TASK STATEMENT: Print all the records below word for word, leaving out the pictures.

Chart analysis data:
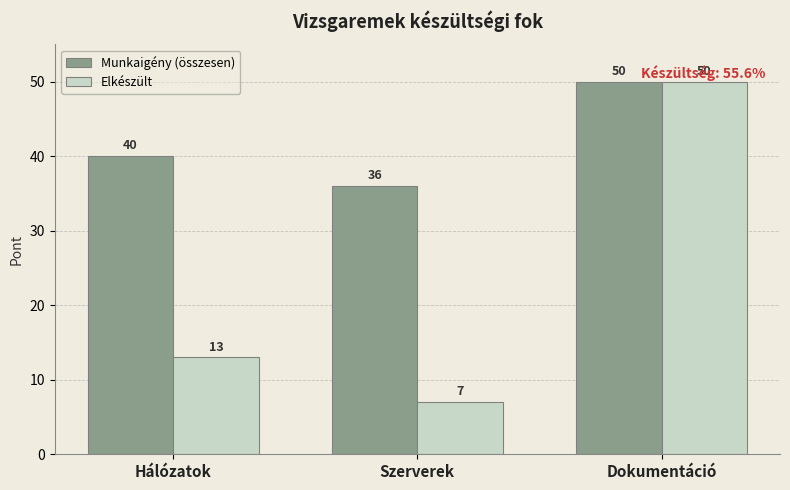

How many Munkaigény (összesen) values are between 36 and 50?

3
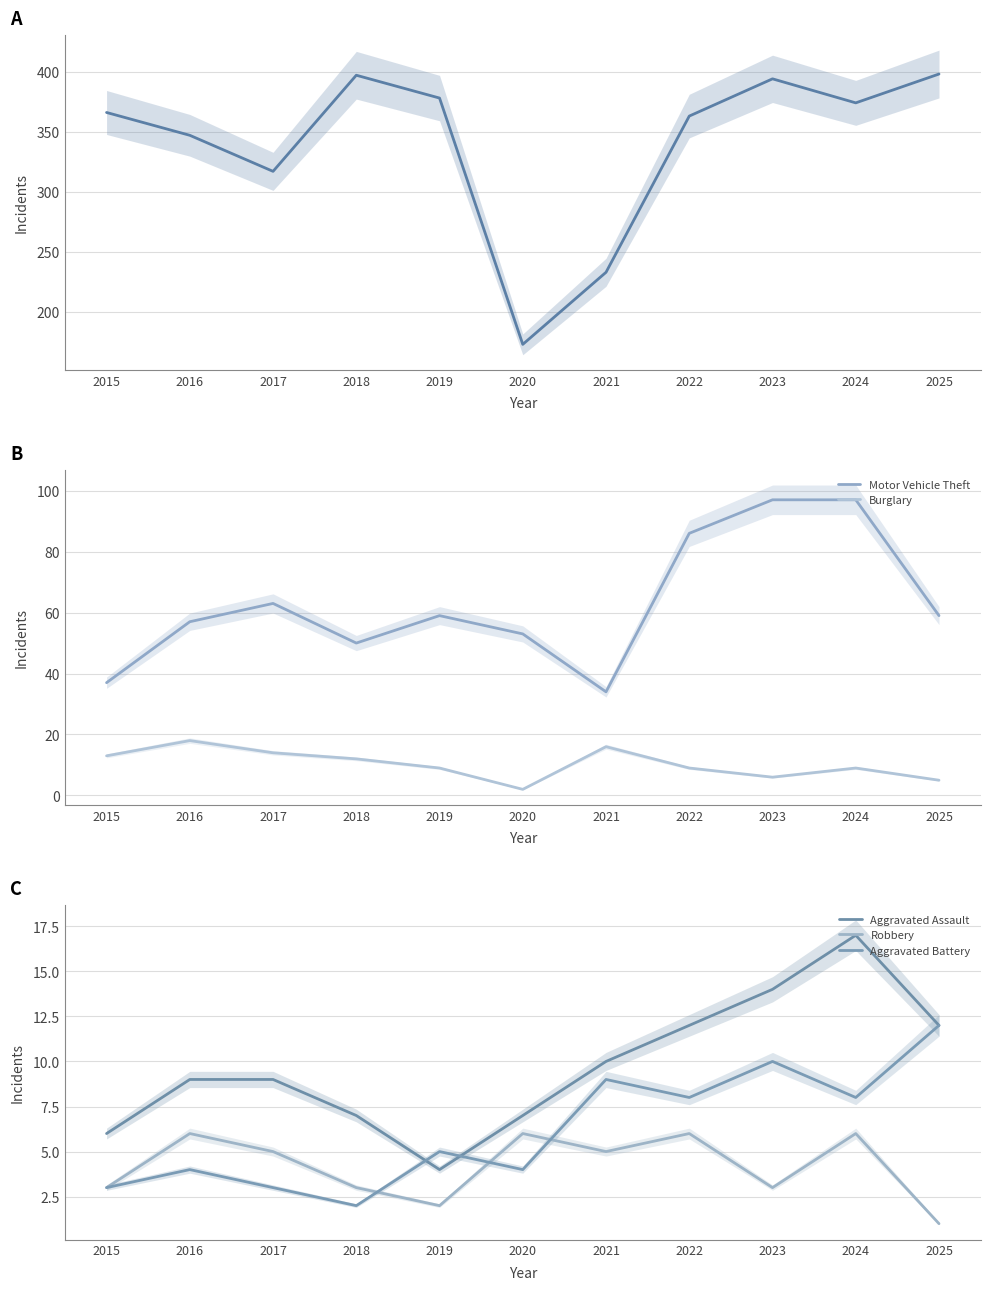

Which series has the widest spread of values?

Theft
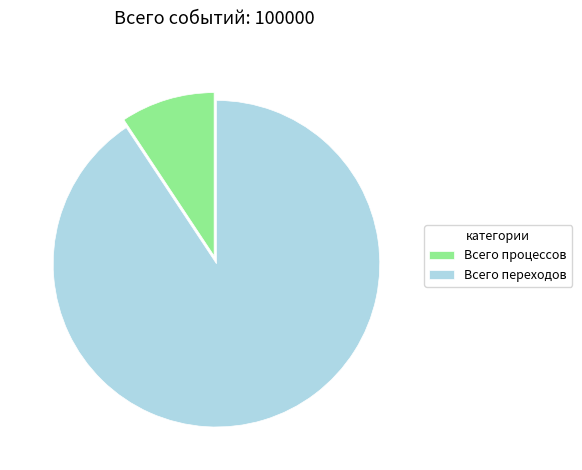

Which slice is the largest?

Всего переходов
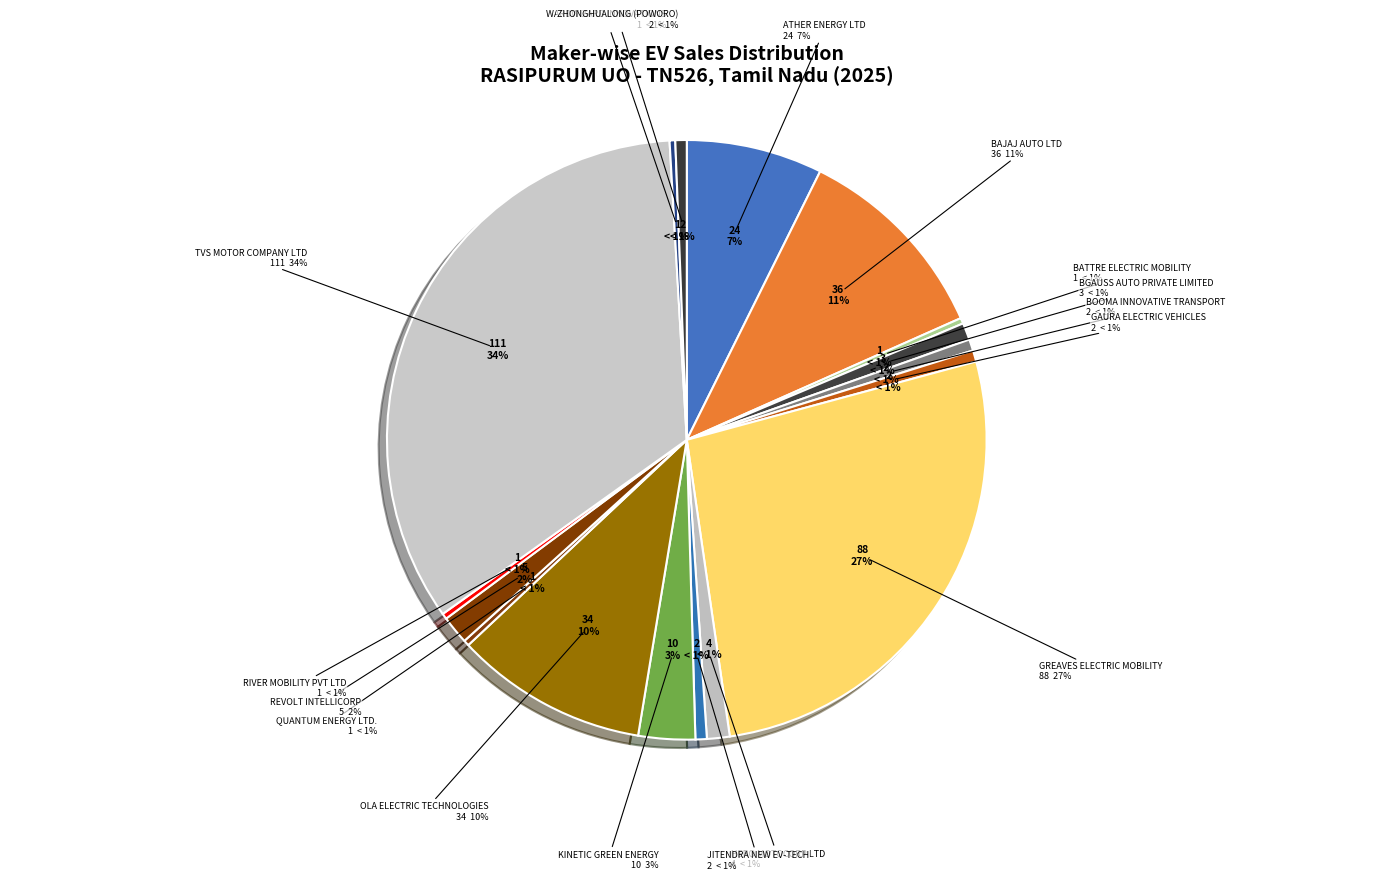

The WARDWIZARD INNOVATIONS slice represents 0% of the pie. True or false?

True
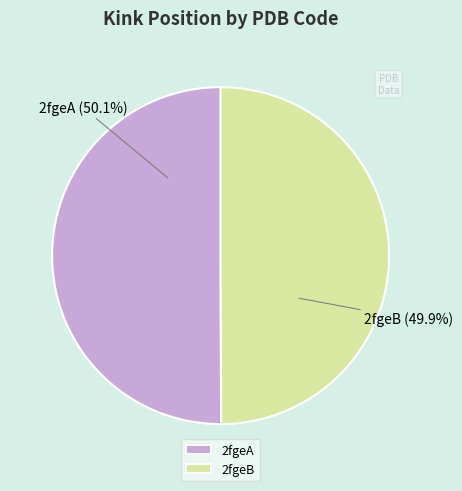

What is the ratio of the value at 2fgeB to the value at 2fgeA?

1.0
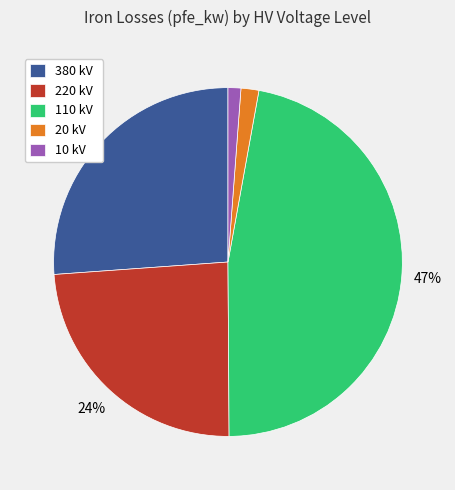

What is the largest slice in the pie chart?

110 kV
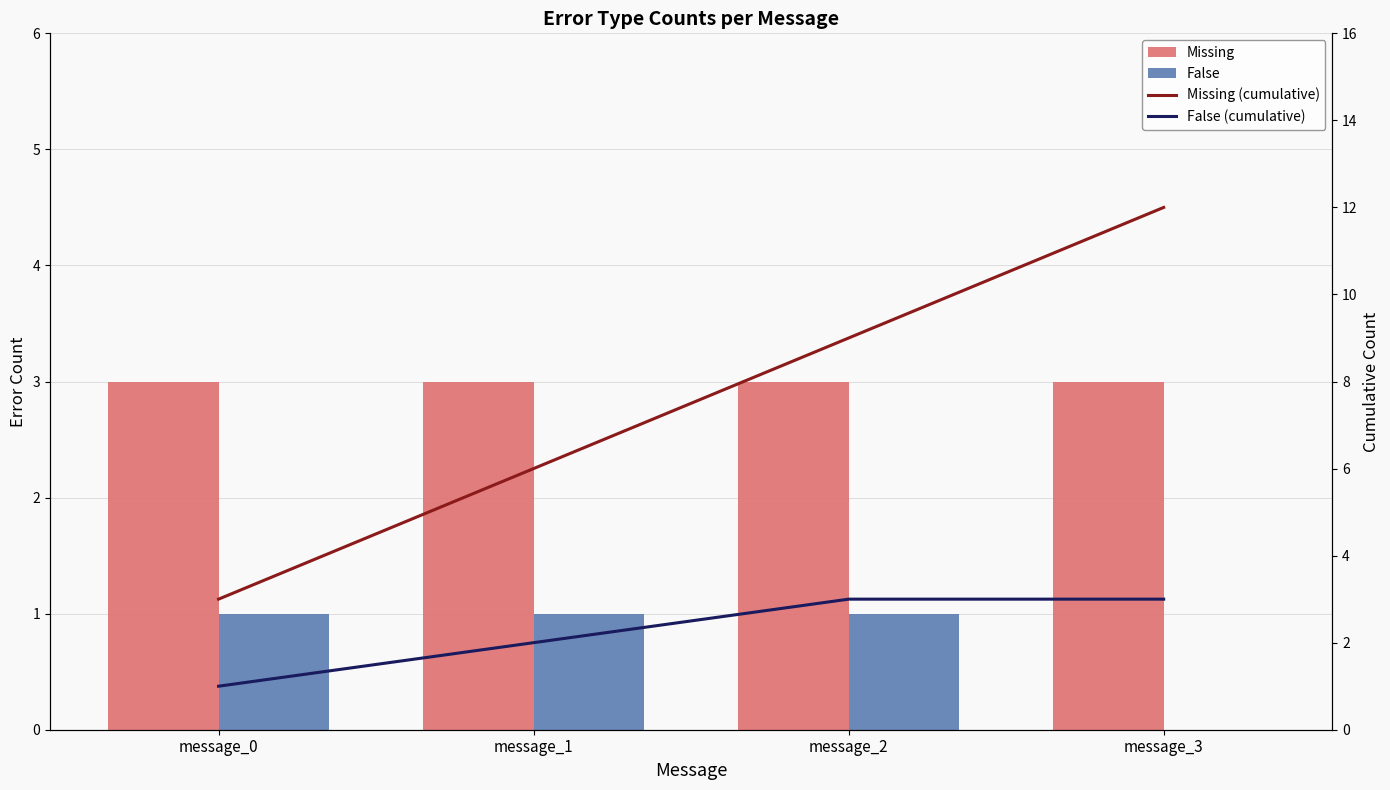

What is the total value across all series at message_2?

16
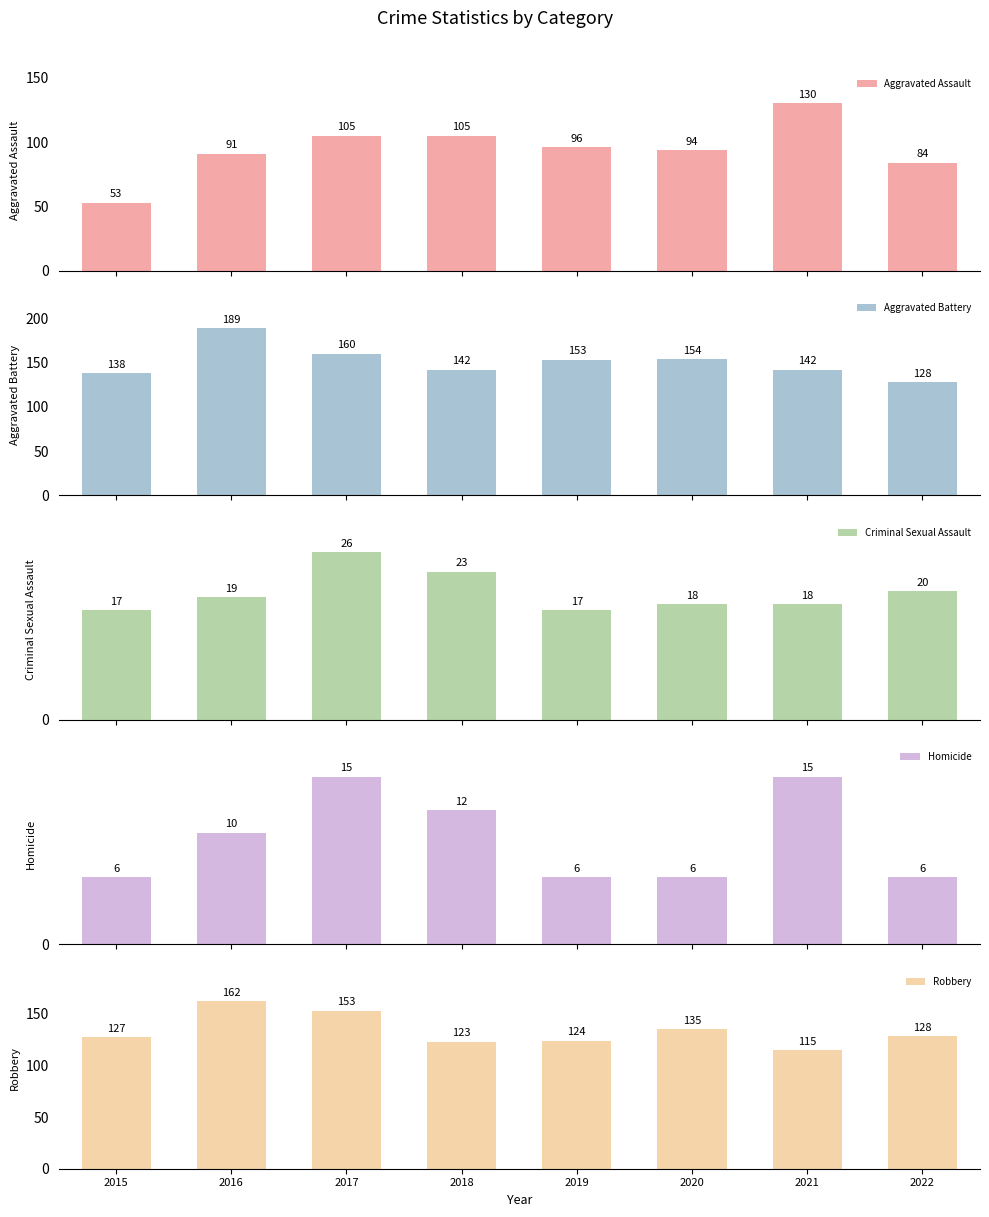

What is the sum of the Homicide values at 2019 and 2018?

18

RESPONSE TO THIS EXERCISE:
How many Munkaigény (összesen) values are between 36 and 50?

3

Which series has the widest spread of values?

Theft

Which slice is the largest?

Всего переходов

The WARDWIZARD INNOVATIONS slice represents 0% of the pie. True or false?

True

What is the ratio of the value at 2fgeB to the value at 2fgeA?

1.0

What is the largest slice in the pie chart?

110 kV

What is the total value across all series at message_2?

16

What is the sum of the Homicide values at 2019 and 2018?

18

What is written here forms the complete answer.